Маркович посмотрел на него внимательно, словно ища в его глазах признаки иронии. Наконец, как показалось Фольку, немного расслабился. Глубоко затянулся.
– Я собирался рассказать вам, – произнес он, выпустив изо рта струйку дыма, – как однажды на рассвете меня вырвало. Это было пе ред атакой. Меня вырвало от страха. Я вытер рот бумажной салфеткой, выбросил ее и она повисла на кусте, словно белое пятнышко. Пока вставало солнце, я смотрел на салфетку… Сейчас, когда я думаю о страхе, мне вспоминается эта бумажная салфетка, висящая на кусте.

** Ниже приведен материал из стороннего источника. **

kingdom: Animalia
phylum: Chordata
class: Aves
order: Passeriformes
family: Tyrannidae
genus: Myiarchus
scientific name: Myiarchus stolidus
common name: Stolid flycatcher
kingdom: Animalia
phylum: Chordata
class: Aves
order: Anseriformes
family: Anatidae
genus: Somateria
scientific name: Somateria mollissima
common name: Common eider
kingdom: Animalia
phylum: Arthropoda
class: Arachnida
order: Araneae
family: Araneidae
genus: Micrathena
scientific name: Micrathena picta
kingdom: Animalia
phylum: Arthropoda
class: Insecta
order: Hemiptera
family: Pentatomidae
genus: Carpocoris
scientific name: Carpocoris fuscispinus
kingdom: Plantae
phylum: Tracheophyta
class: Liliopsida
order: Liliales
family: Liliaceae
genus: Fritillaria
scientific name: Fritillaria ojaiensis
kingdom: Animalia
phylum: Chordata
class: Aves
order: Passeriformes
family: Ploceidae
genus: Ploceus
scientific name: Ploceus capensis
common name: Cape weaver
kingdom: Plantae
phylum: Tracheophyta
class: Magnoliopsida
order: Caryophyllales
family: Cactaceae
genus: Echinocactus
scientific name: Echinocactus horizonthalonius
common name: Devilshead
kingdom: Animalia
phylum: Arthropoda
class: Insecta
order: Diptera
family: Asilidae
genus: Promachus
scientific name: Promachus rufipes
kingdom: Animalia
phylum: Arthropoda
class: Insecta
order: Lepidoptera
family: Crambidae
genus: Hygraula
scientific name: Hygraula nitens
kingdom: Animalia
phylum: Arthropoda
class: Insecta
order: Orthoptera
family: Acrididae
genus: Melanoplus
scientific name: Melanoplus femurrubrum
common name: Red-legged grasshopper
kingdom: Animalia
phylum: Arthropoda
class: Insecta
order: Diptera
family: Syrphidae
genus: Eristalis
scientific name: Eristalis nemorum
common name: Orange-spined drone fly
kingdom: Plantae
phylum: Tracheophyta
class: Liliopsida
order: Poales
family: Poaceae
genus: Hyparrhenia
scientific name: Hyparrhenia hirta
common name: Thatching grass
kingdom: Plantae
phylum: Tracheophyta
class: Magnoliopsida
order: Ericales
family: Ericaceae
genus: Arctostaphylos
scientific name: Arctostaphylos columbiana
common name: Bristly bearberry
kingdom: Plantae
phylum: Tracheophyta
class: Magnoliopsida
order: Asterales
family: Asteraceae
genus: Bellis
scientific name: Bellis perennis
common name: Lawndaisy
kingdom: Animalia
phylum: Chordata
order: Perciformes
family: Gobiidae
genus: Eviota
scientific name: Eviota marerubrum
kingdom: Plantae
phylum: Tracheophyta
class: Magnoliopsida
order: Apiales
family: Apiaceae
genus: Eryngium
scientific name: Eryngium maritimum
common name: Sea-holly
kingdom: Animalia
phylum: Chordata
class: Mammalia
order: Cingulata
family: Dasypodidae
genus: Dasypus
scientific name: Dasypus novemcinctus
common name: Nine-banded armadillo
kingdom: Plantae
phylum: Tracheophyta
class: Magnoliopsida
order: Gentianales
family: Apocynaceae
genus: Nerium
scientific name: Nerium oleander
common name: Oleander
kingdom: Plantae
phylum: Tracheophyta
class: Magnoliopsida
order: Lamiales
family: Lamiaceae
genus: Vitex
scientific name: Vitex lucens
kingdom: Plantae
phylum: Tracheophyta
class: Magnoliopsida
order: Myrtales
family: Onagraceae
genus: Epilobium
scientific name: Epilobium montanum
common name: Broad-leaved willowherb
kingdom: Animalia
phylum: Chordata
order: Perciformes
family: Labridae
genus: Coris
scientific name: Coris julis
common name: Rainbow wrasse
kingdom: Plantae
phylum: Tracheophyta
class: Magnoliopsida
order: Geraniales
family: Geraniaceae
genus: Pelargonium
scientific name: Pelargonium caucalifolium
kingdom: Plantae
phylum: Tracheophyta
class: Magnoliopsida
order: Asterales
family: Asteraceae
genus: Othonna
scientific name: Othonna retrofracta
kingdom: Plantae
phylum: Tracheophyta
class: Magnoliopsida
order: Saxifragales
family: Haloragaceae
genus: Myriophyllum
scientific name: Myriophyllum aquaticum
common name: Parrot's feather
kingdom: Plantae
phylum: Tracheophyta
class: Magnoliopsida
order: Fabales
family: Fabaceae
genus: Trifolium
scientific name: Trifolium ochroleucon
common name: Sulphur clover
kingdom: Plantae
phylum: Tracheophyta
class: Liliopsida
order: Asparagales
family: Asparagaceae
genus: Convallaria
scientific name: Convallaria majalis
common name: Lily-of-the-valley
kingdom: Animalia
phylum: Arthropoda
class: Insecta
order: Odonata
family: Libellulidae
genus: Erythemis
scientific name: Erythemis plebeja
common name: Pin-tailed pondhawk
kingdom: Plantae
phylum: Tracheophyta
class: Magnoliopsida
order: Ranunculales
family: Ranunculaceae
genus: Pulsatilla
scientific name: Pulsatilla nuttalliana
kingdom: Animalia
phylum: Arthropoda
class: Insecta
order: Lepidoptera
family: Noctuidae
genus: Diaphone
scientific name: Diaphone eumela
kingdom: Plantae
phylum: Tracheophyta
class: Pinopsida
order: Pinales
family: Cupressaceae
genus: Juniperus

Он снова поправил очки указательным пальцем, сел поудобнее и рассеянно посмотрел по сторонам, словно пытаясь отыскать в окружающем его пейзаже что-нибудь достойное внимания.
– Вы говорили об импульсах, – произнес он. – Может, вы правы. И эта картина в башне… Она меня в самом деле очень удивила. Так мне кажется. А может быть, не так уж и удивила. Не до такой степени, как мне кажется.